## SUPPLIED TEXT
....................
Some of those who came to New Zealand as children visiting the memorial at the site of the old camp on the 70th anniversary.
There were many stories that came from World War II.
Stories of horrors that can only be imagined today. Stories of survival against the odds.
But the tale of hundreds of children who came to New Zealand to escape the ravages of the war still going on in Europe is one that remains special for many in Pahīatua, yet relatively unknown to some outside the community.
It was 1944 when then-Prime Minister Peter Fraser invited a group of Polish refugees to stay in New Zealand.
His wife Janet had got to know Countess Maria Wodzicka, the wife of Kazimierz Wodzicki - the man who would serve as Consul-General to the Polish Government in New Zealand.
The pair arranged for the 733 children and 105 adults who would be their caregivers to come by ship to New Zealand.
The children had been through horrors most New Zealanders would not be able to imagine today as many had lost parents due to the war – some through being killed by soldiers and others taken away with the children not knowing what had happened to them.
Some children, like Jadwiga Jarka and her brother Janek, were deported to many areas of what was then the USSR following the German and Russian invasions of Poland.
When the USSR joined the allied forces against Germany, the exiles were granted amnesty, but while they had the freedom to leave, they had to make their own way across Eastern Europe.
Many ended up in camps in Iran but even there, conditions were harsh.
Coming to New Zealand, with its green pastures and wide-open spaces, untouched by bombs and artillery, would have been so different.
As written by teacher Krystyna Skwarko in her book The Invited, after the dry countryside or the Middle East, “New Zealand appeared a real fairyland”.
They arrived on a ship to Wellington Harbour on November 1, 1944 and were then transported by train north, stopping at Palmerston North before their final destination at Pahīatua railway station.
....................
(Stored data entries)
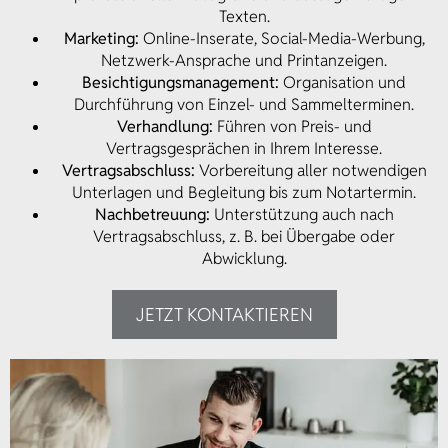
Texten.
Marketing:
Online-Inserate, Social-Media-Werbung,
Netzwerk-Ansprache und Printanzeigen.
Besichtigungsmanagement:
Organisation und
Durchführung von Einzel- und Sammelterminen.
Verhandlung:
Führen von Preis- und
Vertragsgesprächen in Ihrem Interesse.
Vertragsabschluss:
Vorbereitung aller notwendigen
Unterlagen und Begleitung bis zum Notartermin.
Nachbetreuung:
Unterstützung auch nach
Vertragsabschluss, z. B. bei Übergabe oder
Abwicklung.
JETZT KONTAKTIEREN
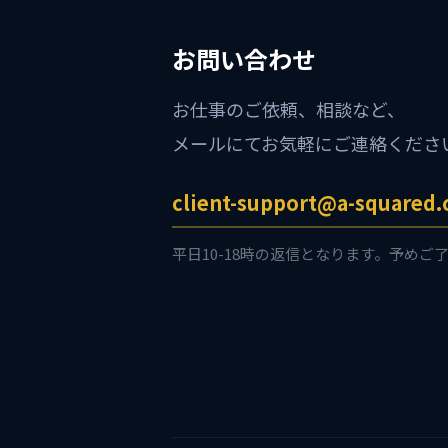
お問い合わせ
お仕事のご依頼、相談など、
メールにてお気軽にご連絡くださ
client-support@a-squared.
平日10-18時の返信となります。予めご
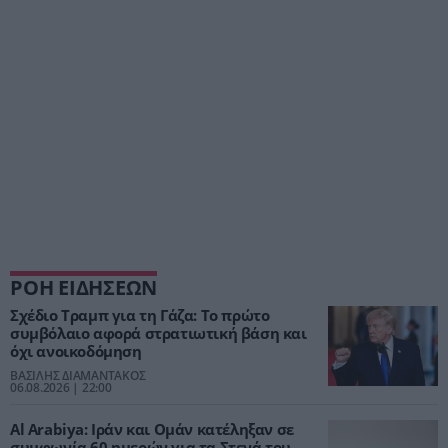
ΡΟΗ ΕΙΔΗΣΕΩΝ
Σχέδιο Τραμπ για τη Γάζα: Το πρώτο
συμβόλαιο αφορά στρατιωτική βάση και
όχι ανοικοδόμηση
ΒΑΣΙΛΗΣ ΔΙΑΜΑΝΤΑΚΟΣ
06.08.2026 | 22:00
Al Arabiya: Ιράν και Ομάν κατέληξαν σε
συμφωνία 60 ημερών για τα Στενά του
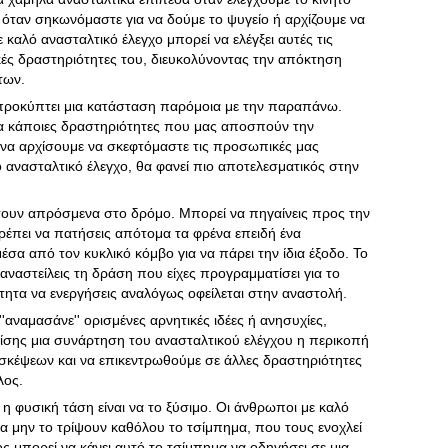
όταν σηκωνόμαστε για να δούμε το ψυγείο ή αρχίζουμε να
 καλό ανασταλτικό έλεγχο μπορεί να ελέγξει αυτές τις
κές δραστηριότητες του, διευκολύνοντας την απόκτηση
των.
 προκύπτει μια κατάσταση παρόμοια με την παραπάνω.
τα κάποιες δραστηριότητες που μας αποσπούν την
να αρχίσουμε να σκεφτόμαστε τις προσωπικές μας
ό ανασταλτικό έλεγχο, θα φανεί πιο αποτελεσματικός στην
πτουν απρόσμενα στο δρόμο. Μπορεί να πηγαίνεις προς την
πρέπει να πατήσεις απότομα τα φρένα επειδή ένα
έσα από τον κυκλικό κόμβο για να πάρει την ίδια έξοδο. Το
 αναστείλεις τη δράση που είχες προγραμματίσει για το
τητα να ενεργήσεις αναλόγως οφείλεται στην αναστολή.
'αναμασάνε'' ορισμένες αρνητικές ιδέες ή ανησυχίες,
επίσης μια συνάρτηση του ανασταλτικού ελέγχου η περικοπή
κέψεων και να επικεντρωθούμε σε άλλες δραστηριότητες
λος.
η φυσική τάση είναι να το ξύσιμο. Οι άνθρωποι με καλό
να μην το τρίψουν καθόλου το τσίμπημα, που τους ενοχλεί
ς μπορεί να κάνει αυτό το τσίμπημα να οδηγήσει σε μια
....................
## ASSIGNMENT
Resume the article about the Polish refugee children in Pahīatua, picking up right after its final sentence.

## ANSWER FOR THIS EXERCISE
They were welcomed by scores of children from the local schools, with enthusiastic greetings, a vast difference from the hostile environment they came from.
Their new home was to be a camp in Pahīatua, roughly 2km from the township and many recalled being embraced by the town’s residents.
In an article in the Whanganui Chronicle, November 1944, the author stated it was the former site of the Pahīatua Racing Club, but it was taken over by the Government in 1942 to house “enemy aliens”.
Since the numbers of the new occupants were far greater than those of the internees, contractors had been sent to build dormitories and classrooms to accommodate the arrivals.
Each dormitory would house 90 children and six adults.
Fraser had also formed a hospitality committee with members of local organisations who would work with the camp’s commandant, Major Peter Foxley.
Many of the children would stay at the camp until the end of the war and most would never return to their native Poland, going on to build new lives in New Zealand.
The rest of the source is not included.